The Transfers edge uses Spanner's full composite primary key (id, to_id, create_time) as its edge ID. The sample data has two transfers with (id=7, to_id=16) and different create_time values, so keying on id alone would collapse them into one edge.

In the Web UI, click Graph in the sidebar, then Upload Schema, and select schema.json.

Upload via CLI

curl -X POST -H "content-type: application/json" \
  --data-binary @./schema.json \
  --user "puppygraph:puppygraph123" \
  http://localhost:8081/schema

Querying the Graph

In the PuppyGraph Web UI, click Query in the sidebar. You can run graph queries in either Cypher or Gremlin.

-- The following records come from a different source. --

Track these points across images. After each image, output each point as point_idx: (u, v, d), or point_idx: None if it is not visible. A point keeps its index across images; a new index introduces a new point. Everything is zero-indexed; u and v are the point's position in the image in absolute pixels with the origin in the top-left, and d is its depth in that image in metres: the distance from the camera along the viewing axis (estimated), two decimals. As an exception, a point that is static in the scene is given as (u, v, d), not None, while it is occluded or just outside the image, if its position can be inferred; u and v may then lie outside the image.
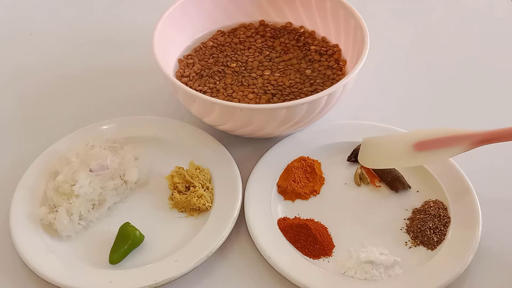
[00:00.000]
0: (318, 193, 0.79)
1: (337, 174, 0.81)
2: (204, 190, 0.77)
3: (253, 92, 0.83)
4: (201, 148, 0.82)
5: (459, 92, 0.94)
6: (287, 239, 0.73)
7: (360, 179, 0.80)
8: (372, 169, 0.80)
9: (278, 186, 0.79)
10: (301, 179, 0.79)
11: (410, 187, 0.78)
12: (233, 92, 0.83)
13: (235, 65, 0.87)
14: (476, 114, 0.91)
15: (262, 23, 0.94)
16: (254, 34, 0.92)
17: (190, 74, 0.86)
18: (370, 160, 0.76)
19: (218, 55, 0.89)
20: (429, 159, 0.74)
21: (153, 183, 0.80)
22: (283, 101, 0.81)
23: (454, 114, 0.91)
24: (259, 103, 0.81)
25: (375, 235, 0.74)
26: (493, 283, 0.71)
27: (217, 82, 0.85)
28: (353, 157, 0.81)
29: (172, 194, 0.77)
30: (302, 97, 0.81)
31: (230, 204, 0.75)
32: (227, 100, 0.80)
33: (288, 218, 0.76)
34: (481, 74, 0.98)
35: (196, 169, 0.79)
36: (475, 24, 1.07)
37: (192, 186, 0.77)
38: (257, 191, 0.77)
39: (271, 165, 0.80)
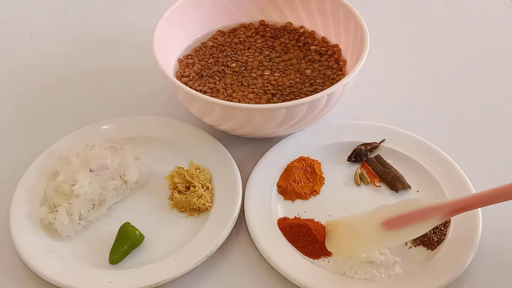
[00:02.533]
0: (318, 193, 0.79)
1: (337, 174, 0.81)
2: (204, 190, 0.77)
3: (253, 92, 0.83)
4: (201, 148, 0.82)
5: (459, 92, 0.94)
6: (287, 239, 0.73)
7: (360, 179, 0.80)
8: (372, 169, 0.80)
9: (278, 186, 0.79)
10: (301, 179, 0.79)
11: (410, 187, 0.78)
12: (233, 92, 0.83)
13: (235, 65, 0.87)
14: (476, 114, 0.91)
15: (262, 23, 0.94)
16: (254, 34, 0.92)
17: (190, 74, 0.86)
18: (338, 246, 0.71)
19: (218, 55, 0.89)
20: (401, 238, 0.69)
21: (153, 183, 0.80)
22: (283, 101, 0.81)
23: (454, 114, 0.91)
24: (259, 103, 0.81)
25: (375, 235, 0.74)
26: (493, 283, 0.71)
27: (217, 82, 0.85)
28: (353, 157, 0.81)
29: (172, 194, 0.77)
30: (302, 97, 0.81)
31: (230, 204, 0.75)
32: (227, 100, 0.80)
33: (288, 218, 0.76)
34: (481, 74, 0.98)
35: (196, 169, 0.79)
36: (476, 24, 1.07)
37: (192, 186, 0.77)
38: (257, 191, 0.77)
39: (271, 165, 0.80)
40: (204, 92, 0.82)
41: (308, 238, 0.73)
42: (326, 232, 0.73)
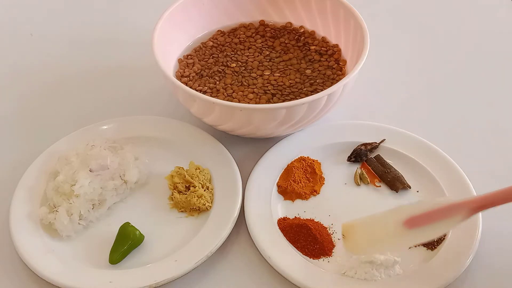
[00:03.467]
0: (318, 193, 0.79)
1: (337, 174, 0.81)
2: (204, 190, 0.77)
3: (253, 92, 0.83)
4: (201, 148, 0.82)
5: (459, 92, 0.94)
6: (287, 239, 0.73)
7: (360, 179, 0.80)
8: (372, 169, 0.80)
9: (278, 186, 0.79)
10: (301, 179, 0.79)
11: (410, 187, 0.78)
12: (233, 92, 0.83)
13: (235, 65, 0.87)
14: (476, 114, 0.91)
15: (262, 23, 0.94)
16: (254, 34, 0.92)
17: (190, 74, 0.86)
18: (357, 245, 0.69)
19: (218, 55, 0.89)
20: (423, 236, 0.67)
21: (153, 183, 0.80)
22: (283, 101, 0.81)
23: (454, 114, 0.91)
24: (259, 103, 0.81)
25: (375, 235, 0.74)
26: (493, 283, 0.71)
27: (217, 82, 0.85)
28: (353, 157, 0.81)
29: (172, 194, 0.77)
30: (302, 97, 0.81)
31: (230, 204, 0.75)
32: (227, 100, 0.80)
33: (288, 218, 0.76)
34: (481, 74, 0.97)
35: (196, 169, 0.79)
36: (476, 24, 1.07)
37: (192, 186, 0.77)
38: (257, 191, 0.77)
39: (271, 165, 0.80)
40: (204, 92, 0.82)
41: (308, 238, 0.73)
42: (343, 235, 0.70)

The following query traces Person-to-Person transfer paths through owned Accounts:

CypherGremlin

MATCH path = (p:Person)-[:Owns]->(:Account)-[:Transfers]->(:Account)<-[:Owns]-(q:Person)
RETURN path;

g.V().hasLabel('Person').as('p')
  .out('Owns').out('Transfers').in('Owns').path()

Cleanup

Stop the PuppyGraph container:

docker stop puppygraph && docker rm puppygraph

Drop the Spanner database (or the whole instance) from the GCP console when you're done.